Thadani broke down what he felt was the reason for the revenue shortfall (he had expected a topline of $10.8-million).
“Our revenue estimate was too aggressive,” the analyst said. “While the company has begun to generate initial sports betting revenue in New Jersey, investors likely expected better win rates (i.e. in-line with industry averages) — we are not too concerned; we expect win rates to improve over time. The company also likely incurred meaningful New Jersey sports betting launch and initial marketing expenses. In addition, some ad inventory was utilized to promote the new betting product, which combined with a change at one programmatic customer led to a y/y revenue decline, in what is usually the company’s seasonally strongest quarter. Excluding these programmatic items, we believe the company would have posted y/y organic revenue growth.”
In a research update to clients today, Thadani maintained his “Buy” rating and one-year price target of $1.00 on Score Media, a figure that implied a return of 33 per cent at the time of publication.
The analyst thinks SCR will post EBITDA of negative $18.2-million on a topline of $32.4-million in fiscal 2020. He expects those numbers will improve to an EBITDA loss of $16.1-million on revenue of $35.6-million the following year.
Thadani says now is not a bad time to buy Score Media, assuming the company can realize its sports betting goals.

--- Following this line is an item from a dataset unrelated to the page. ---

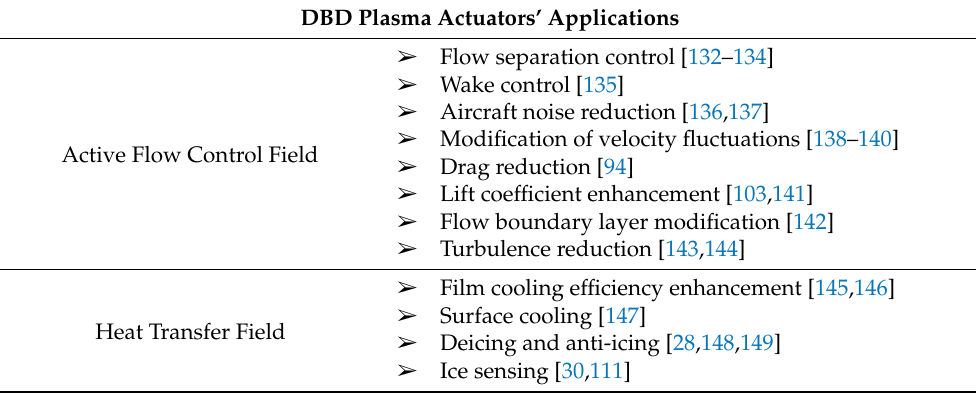
Table 3. Summary of the possible applications of DBD plasma actuators.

“Our $1.00/sh target, equates to ~$80/user, which compares favourably to ~$400-500/user customer acquisition costs,” he noted. “Private US daily fantasy (effectively a sports betting workaround to monetize US sports fan engagement) were valued at ~US$1000/user in C2015. At the same time, SCR is up ~300% (even after today’s pull-back) since the US Supreme Court paved the way for legalized US sports betting in May 2018. We expect SCR sports betting to be much more widely available and a meaningful revenue driver in the near to medium term.”